The change, which occurred in November, is part of IU Bloomington’s plan to give students better e-mail and more choices.
Charles Rondot, manager of University Communications in the Technology Services Department at IU Bloomington, said the change was a very good thing.
“The new Imail or Umail allows students more storage in their e-mail, as well as the ability to use their student e-mail after graduation,” Rondot said.
Nick Ray, director of Information Technology at IU Southeast, said he agreed.
The old Webmail only had 100 megabytes, with no additional features. Imail, powered by Microsoft, has 10 gigabytes of storage, plus the ability to use Windows Live Messenger.
Umail, powered by Google, has seven gigabytes of storage, with additional features such as access to Google Talk for instant messaging. Umail also has the ability to use Google Doc’s for creating and sharing word processing, spreadsheet, and presentation documents.”
Both Ray and Rondot said Bloomington decided to use two accounts instead of one to give students more choices. Knowing some prefer Gmail to Hotmail, and vice versa, the decision was made to use both.
Jennifer Johnson Wolf, director of University Communications and special assistant to the chancellor, said she likes it that the change is giving students more options.
“That was a great decision,” Wolf said. “It lets students use which service is more comfortable to them.”
Rondot said another reason IU Bloomington made the decision to switch accounts was that the cost to update or replace the less functional hardware on Webmail didn’t make sense to spend, given both the popularity and enhanced features of the other e-mail systems.
It is only students, however, who have to switch their accounts.
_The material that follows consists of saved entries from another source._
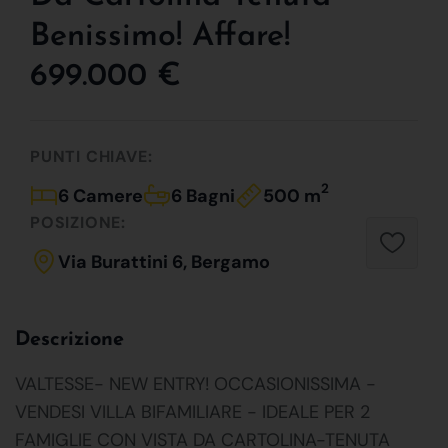
Benissimo! Affare!
699.000 €
PUNTI CHIAVE:
2
6 Camere
6 Bagni
500 m
POSIZIONE:
Via Burattini 6, Bergamo
Descrizione
VALTESSE- NEW ENTRY! OCCASIONISSIMA -
VENDESI VILLA BIFAMILIARE - IDEALE PER 2
FAMIGLIE CON VISTA DA CARTOLINA-TENUTA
IU employees’ e-mail will stay the same. Wolf said the staff and faculty e-mail is different from student e-mail.
“Faculty did not have to change their e-mail because they operate under exchange accounts, which is a different system than students have,” Wolf said.
Ray said students who have not yet changed over will be manually migrated over to Umail by the tech department at Bloomington.
“The account will be moved to Umail because that system allows old e-mails and contacts to be moved over,” Ray said. “Imail does not.”
Once students have switched, any e-mail sent to their old account will be forwarded to their new one.